Fred spat a gob of brown saliva into a Pepsi bottle. He must have found a packet of dip somewhere. “I believe she’s scared pretty bad and has been trapped in this town for the better part of the week, fending off people who appear to have…”

“To have what?”

“You saw that man, Todd. I don’t know what to call it, do you?”

“It reminded me of those f*cked-up zombie movies I used to love when I was a kid.”

“Yeah,” Fred said, chuckling. He spat another gob into the Pepsi bottle. In his lap, the steel of the rifle gleamed a ghostly blue. “Maybe something got in the town’s water supply, made ’em all a little bonkers. Some chemical spill or something.”

“What sort of chemical would do that?”

“I haven’t the slightest idea.”

Todd sighed and rubbed his face. “So what do we do now?” he said after a few moments of listening to the women breathe.

“We need to get out of here.” Fred jerked his chin toward the window. “I’ve been thinking. All the cars we tried in the street have either died or the keys are nowhere to be found. But those houses we passed along the street to get here? They had garages. There’re probably cars in there, full of gas, and keys hanging from a peg on the wall or something. That’s our way out.”

Todd felt himself nodding in agreement…although the thought of entering one of those dark, soulless houses did not appeal to him.

Fred went on, “I think that if—”

“What?”

Fred was staring out the window.

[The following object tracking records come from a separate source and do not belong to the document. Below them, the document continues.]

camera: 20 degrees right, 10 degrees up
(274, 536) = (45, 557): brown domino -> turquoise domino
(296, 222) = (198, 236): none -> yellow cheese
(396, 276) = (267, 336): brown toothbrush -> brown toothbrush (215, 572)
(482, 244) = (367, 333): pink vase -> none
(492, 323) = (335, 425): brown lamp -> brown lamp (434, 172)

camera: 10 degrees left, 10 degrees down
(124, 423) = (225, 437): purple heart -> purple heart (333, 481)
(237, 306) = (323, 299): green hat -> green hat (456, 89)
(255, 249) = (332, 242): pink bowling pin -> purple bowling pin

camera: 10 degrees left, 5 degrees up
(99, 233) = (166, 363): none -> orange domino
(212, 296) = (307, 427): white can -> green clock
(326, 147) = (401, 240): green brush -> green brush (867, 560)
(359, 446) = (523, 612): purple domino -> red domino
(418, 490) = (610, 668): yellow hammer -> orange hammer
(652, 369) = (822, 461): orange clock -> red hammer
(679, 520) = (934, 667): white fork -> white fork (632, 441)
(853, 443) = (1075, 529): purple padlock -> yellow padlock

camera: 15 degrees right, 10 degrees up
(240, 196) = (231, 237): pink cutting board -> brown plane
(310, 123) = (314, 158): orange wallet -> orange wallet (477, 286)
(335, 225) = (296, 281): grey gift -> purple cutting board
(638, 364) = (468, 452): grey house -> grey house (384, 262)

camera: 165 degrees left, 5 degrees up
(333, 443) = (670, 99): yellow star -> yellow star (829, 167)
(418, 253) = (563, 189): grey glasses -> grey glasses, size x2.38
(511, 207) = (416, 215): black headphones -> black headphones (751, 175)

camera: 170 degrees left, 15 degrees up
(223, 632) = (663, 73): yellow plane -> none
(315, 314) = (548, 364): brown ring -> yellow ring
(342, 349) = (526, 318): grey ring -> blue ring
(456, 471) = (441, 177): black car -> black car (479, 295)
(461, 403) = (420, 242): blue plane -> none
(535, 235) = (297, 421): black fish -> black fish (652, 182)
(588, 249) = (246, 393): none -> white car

One hand gripped the rifle stock tighter.

Todd turned and looked out the window, too. There was movement halfway across the town square, a shadow hustling among the fires that still burned in the oil barrels. More shadows. A woman emerged from behind the pedestal of the bronze statue, completely naked except for a pair of rubber boots, her hair hanging like a frozen wet mop over her face, the points of her pelvic bones jutting like bullhorns. She staggered through the snow, seeming to sniff at the air, and finally dropped down on all fours when she reached the bloodied slick of entrails that had been sprayed across the snow on the far side of the statue. As Todd and Fred watched, the woman began stuffing bits of flesh into her mouth.

“We’re not seeing this,” Todd whispered. “Tell me we’re not seeing this.”

“Look at her back. What is that?”

Todd looked. He could make out twin slashes in the woman’s flesh, cut diagonally at each shoulder blade. It was as if she were an angel whose wings had been shorn off. Instantly, Todd thought of the slits in Eddie Clement’s flannel jacket.

Fred murmured, “Now what do you suppose that is?”

“Shawna said something about…about those things cutting into people’s shoulders, wearing them like puppets.” His face was so close to the window now, he was fogging up the glass. “Remember?”

Across the square, a second figure emerged. This one was male, dressed in a bathrobe that hung open. He walked with the lumbering gait of a crippled deer. When he bent down to join the woman eating entrails from the snow, Todd could make out similar cuts along the back of the man’s bathrobe, just like those that had been on the back of Eddie Clement’s jacket.

“We can’t go out there,” Todd said.

“They’re just people.”

“No, they’re not. Look at them. How can you say that?”

“What I meant is they can die just like people. That kid sleeping back there took that guy’s head off and he dropped to the street like a wet sack of laundry.”

“But then that thing came out of him,” Todd said. “Who knows what that thing can do?”

As if the two people out in the street could read their thoughts, they perked up and sniffed at the air again. Moving much more swiftly this time, they scrambled to their feet and darted directly toward the convenience store at a steady run.